In violation of the latest cease-fire, the Armenian military continued targeting Azerbaijani civilian settlements and army positions on the border, Azerbaijan said Wednesday.

Armenian forces stationed in Berd, Chambarak, Vardenis and Gorus fired on the Azerbaijani territories of Tovuz, Gadabay, Dashkesan and Gubadli using various types of weapons at different times during the night and morning, according to the Azerbaijani Defense Ministry.

“From 07.35 [0335GMT] to 09.00 [0500GMT] in the morning, the territory of the Aghjabedi region came under fire by the enemy,” it added.

Meanwhile, the Armenian military also shelled the Tartar region in the morning hours, the ministry said.

Combat operations continued mainly in the Aghdere, Khojavend, Fuzuli, Zangilan and Gubadli direction of the front, it said, adding that the attempts of the Armenian forces to attack were “resolutely thwarted,” and that they retreated suffering losses.

“As a result of the retaliatory measures taken against the armed forces of Armenia, there are killed and wounded among the enemy personnel in various directions of the front. Several of their combat vehicles were destroyed. As a result of fire damage to the enemy’s artillery units, howitzers along with ammunition in the firing position were destroyed.”

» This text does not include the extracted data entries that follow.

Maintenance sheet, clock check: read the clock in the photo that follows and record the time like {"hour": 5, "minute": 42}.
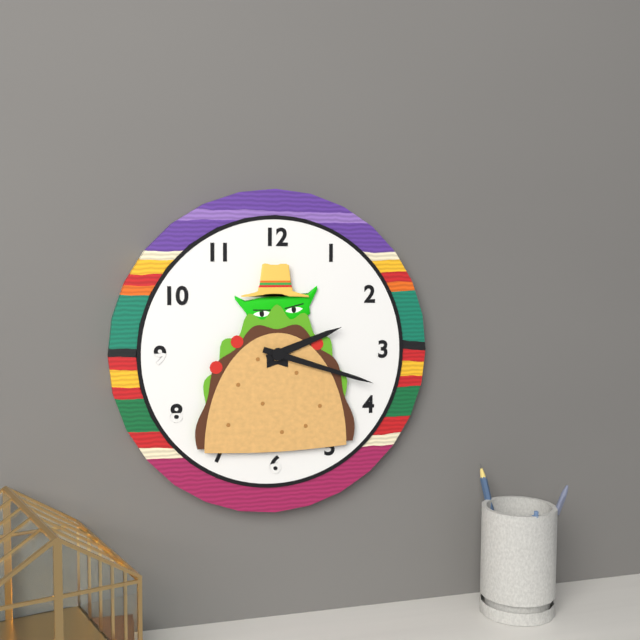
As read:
{"hour": 2, "minute": 18}
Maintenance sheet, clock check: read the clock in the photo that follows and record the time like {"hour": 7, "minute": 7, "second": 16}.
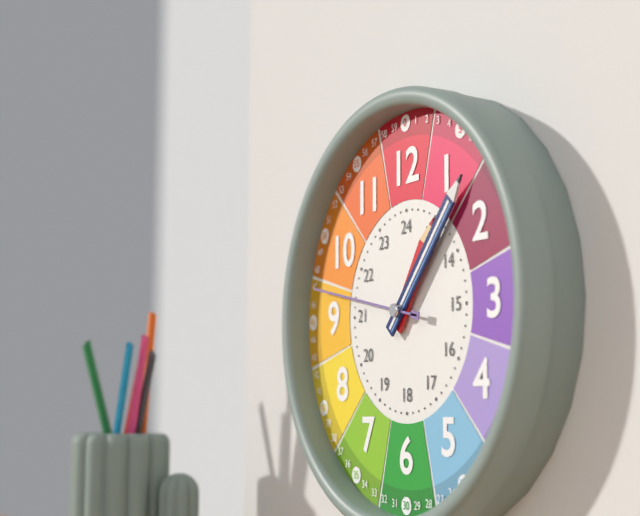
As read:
{"hour": 1, "minute": 7, "second": 47}
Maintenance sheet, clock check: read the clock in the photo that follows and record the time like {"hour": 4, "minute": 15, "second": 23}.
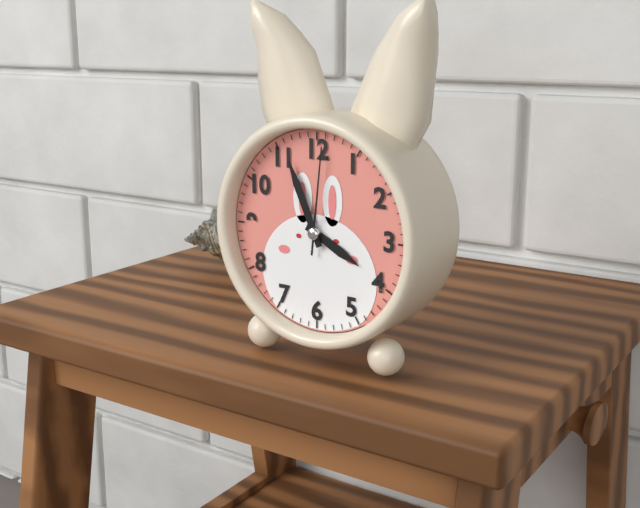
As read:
{"hour": 3, "minute": 56, "second": 1}
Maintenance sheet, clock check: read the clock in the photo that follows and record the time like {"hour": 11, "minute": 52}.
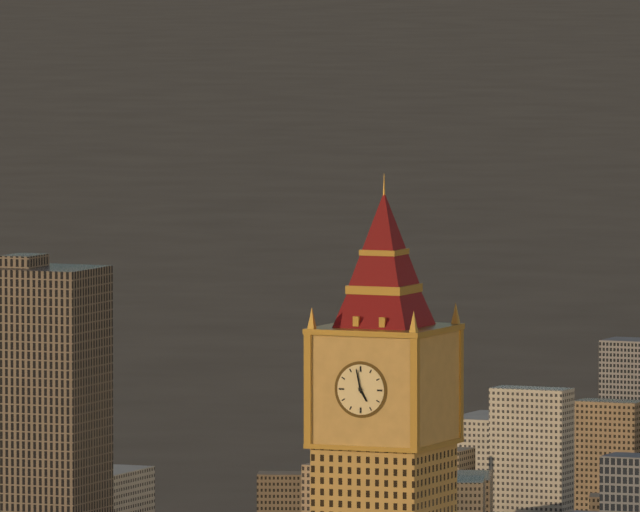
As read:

The statement noted that the Armenian side was suffering logistical problems in the resupply of food, weapons and ammunition due to a significant loss in vehicles.

Yerevan had also fallen short in its ongoing efforts to muster 2,000 reservists to fight against Azerbaijan, it said, adding that so far, it could only assemble 300.

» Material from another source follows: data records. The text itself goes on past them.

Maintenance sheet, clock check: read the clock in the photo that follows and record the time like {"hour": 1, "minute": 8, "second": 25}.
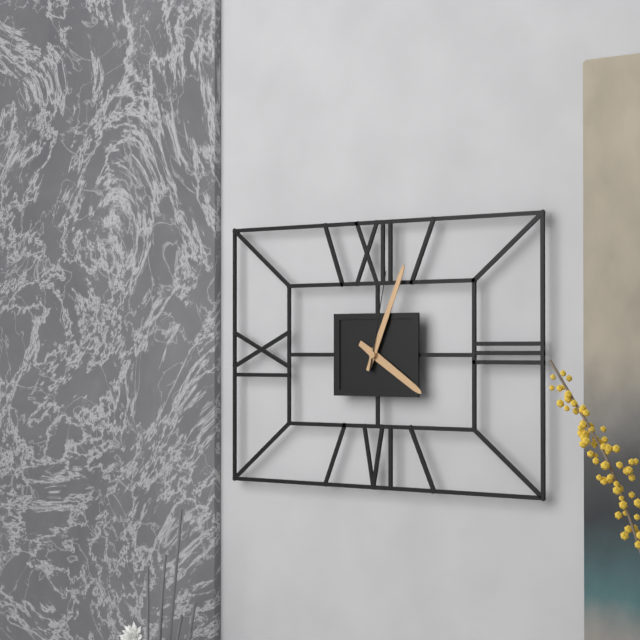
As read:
{"hour": 4, "minute": 4, "second": 2}
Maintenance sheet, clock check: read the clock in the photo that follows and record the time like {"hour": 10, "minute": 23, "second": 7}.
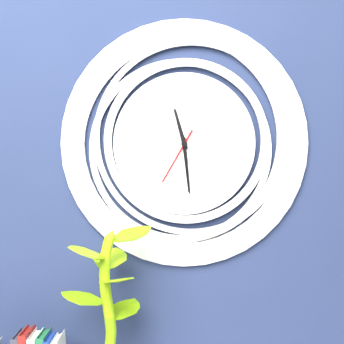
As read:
{"hour": 11, "minute": 29, "second": 35}
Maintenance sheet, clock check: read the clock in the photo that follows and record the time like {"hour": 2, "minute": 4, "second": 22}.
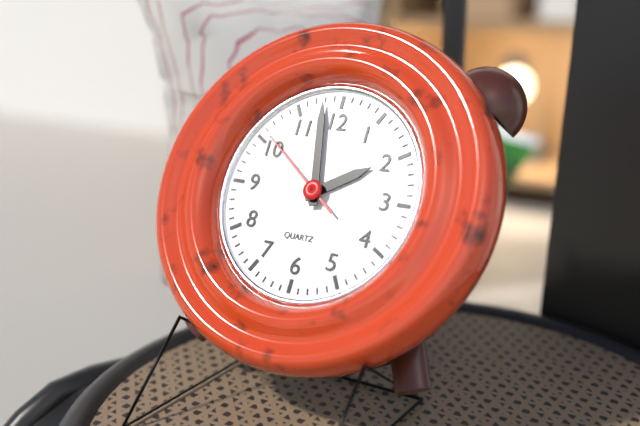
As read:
{"hour": 1, "minute": 58, "second": 51}
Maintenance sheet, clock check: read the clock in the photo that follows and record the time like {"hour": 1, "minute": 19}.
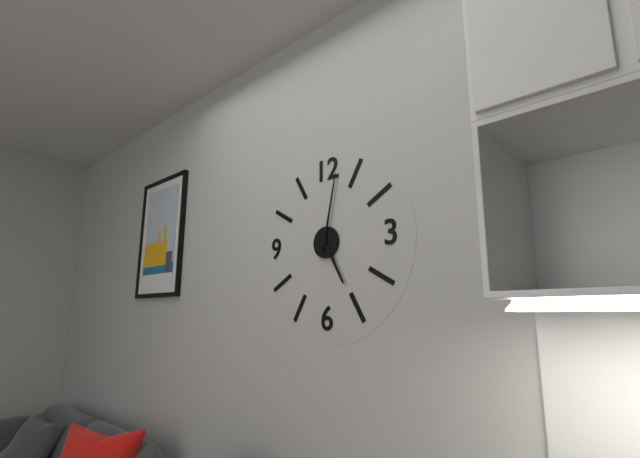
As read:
{"hour": 5, "minute": 2}
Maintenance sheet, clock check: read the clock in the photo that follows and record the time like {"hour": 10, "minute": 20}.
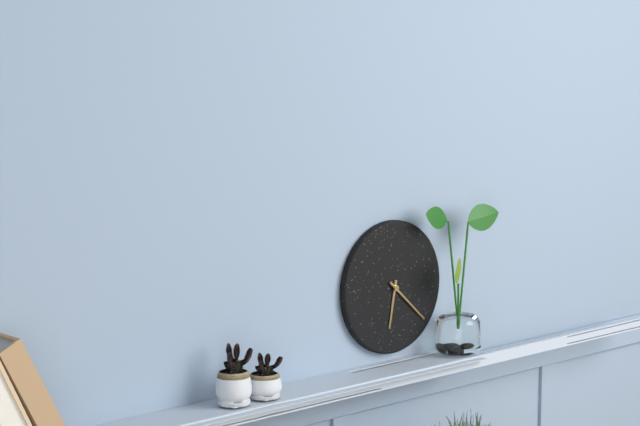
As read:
{"hour": 6, "minute": 22}
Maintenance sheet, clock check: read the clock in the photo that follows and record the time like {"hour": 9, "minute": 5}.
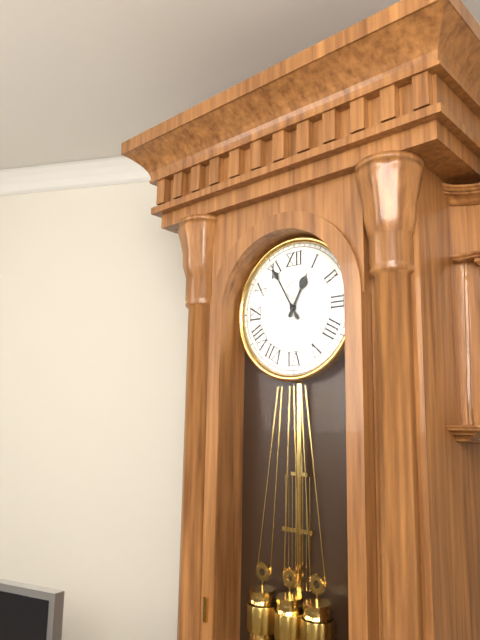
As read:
{"hour": 12, "minute": 55}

It claimed that even military contractors and police officers had refused to go to the front.

Azerbaijani forces had also destroyed one OSA anti-aircraft missile system, three BM-21 Grad multiple launch rocket systems, six D-30, five D-20, and one D-44 howitzer-guns, two 2A36 Giatsint-B field guns, one 120 mm mortar, one Konkurs anti-tank missile and six auto vehicles of the Armenian side during the fighting on Tuesday.

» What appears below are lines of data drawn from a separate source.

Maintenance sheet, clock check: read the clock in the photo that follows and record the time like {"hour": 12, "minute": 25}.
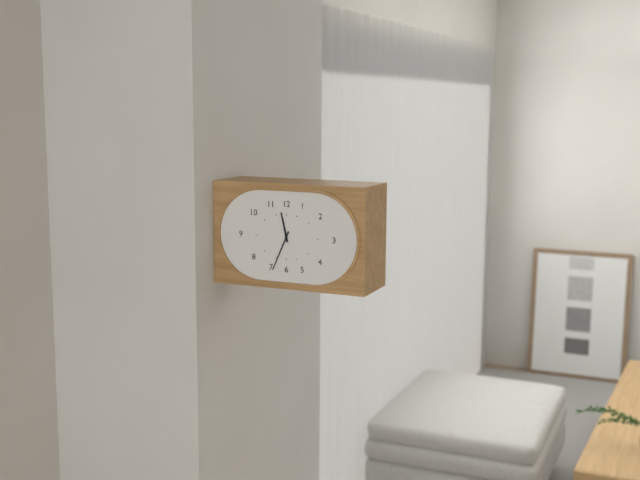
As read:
{"hour": 11, "minute": 34}
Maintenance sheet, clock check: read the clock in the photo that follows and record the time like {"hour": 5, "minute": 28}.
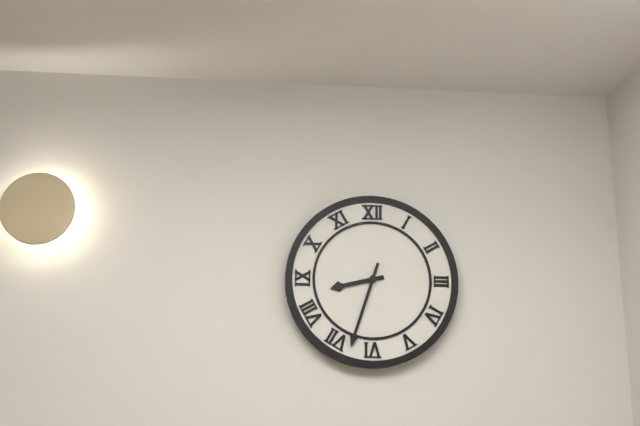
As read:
{"hour": 8, "minute": 33}
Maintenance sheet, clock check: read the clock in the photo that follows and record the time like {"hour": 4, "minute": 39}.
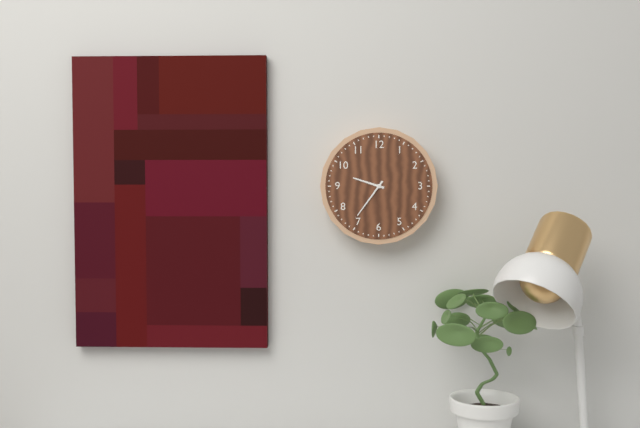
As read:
{"hour": 9, "minute": 36}
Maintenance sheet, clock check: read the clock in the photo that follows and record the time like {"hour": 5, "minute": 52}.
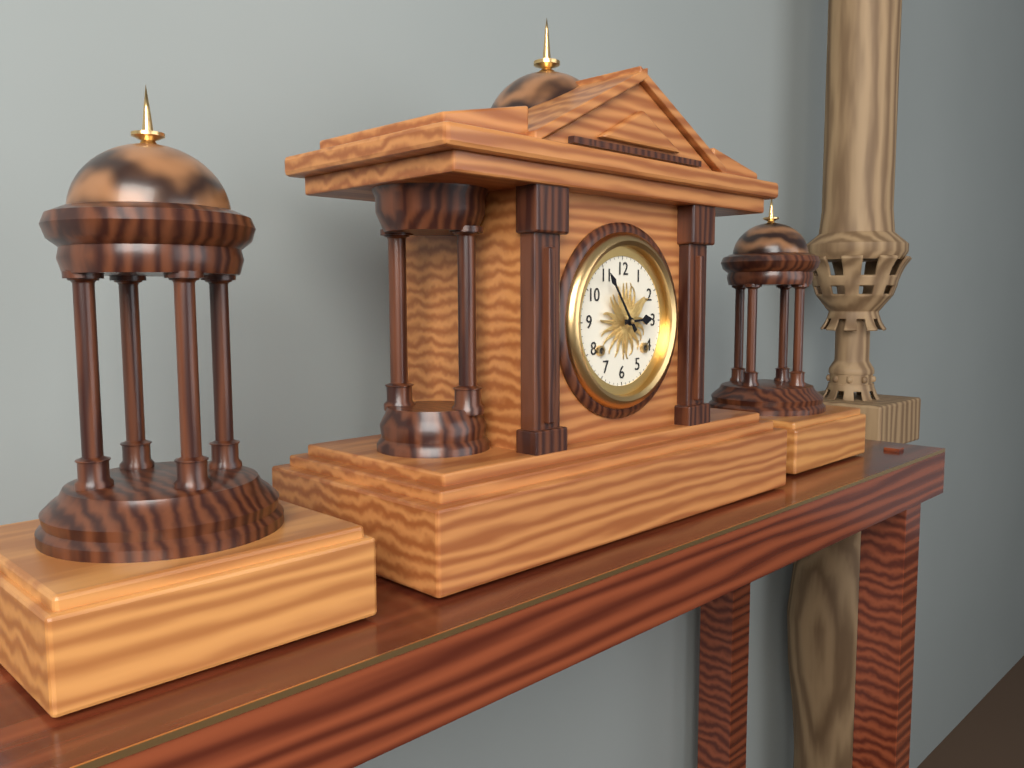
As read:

Azerbaijani troops currently control the operational situation, it added.

Separately, the ministry also shared footage of military vehicles, equipment and ammunition abandoned by Armenian forces who fled during the battles in the Gubadli direction.

Cease-fire violations

Since the clashes erupted Sept. 27, Armenia has repeatedly attacked Azerbaijani civilians and forces, even violating three humanitarian cease-fires since Oct. 10.

A temporary humanitarian truce brokered by the US was announced Sunday and took effect 8.00 a.m. local time (0400GMT) Monday. However, it was short-lived as only a few minutes later, the Armenian forces again violated the cease-fire.

At least four civilians — including a two-year-old toddler — were killed and 13 were wounded including women and children when the Armenian army targeted civilian settlements in Azerbaijan’s Barda region.

The first armistice, reached on Oct. 10, was violated within 24 hours as Armenia attacked Ganja with missiles that claimed civilian lives.

In two missile strikes on Ganja, a major city far from the front line, Armenia killed over two dozen civilians, including children, and injured scores of others.

A second truce Oct. 17 was again violated by Armenia.

To date, at least 69 Azerbaijani civilians have died and 322 have been injured, while 2,338 houses and 92 multi-apartment residential buildings were destroyed and 415 civil facilities were damaged, according to Azerbaijan’s Prosecutor General’s Office.

Upper Karabakh conflict

Relations between the two former Soviet republics have been tense since 1991 when the Armenian military occupied Upper Karabakh, or Nagorno-Karabakh, an internationally recognized territory of Azerbaijan, and seven adjacent regions.

Four UN Security Council resolutions and two from the UN General Assembly as well as international organizations demand the “immediate, complete and unconditional withdrawal of the occupying forces” from the occupied Azerbaijani territory.

In total, about 20% of Azerbaijan’s territory has been under illegal Armenian occupation for nearly three decades.

The Organization for Security and Co-operation in Europe Minsk Group — co-chaired by France, Russia, and the US — was formed in 1992 to find a peaceful solution to the conflict, but to no avail. A cease-fire, however, was agreed to in 1994.

World powers, including Russia, France, and the US, have called to halt tensions in the region. Turkey, meanwhile, has supported Baku’s right to self-defense and demanded the withdrawal of Armenia’s occupying forces.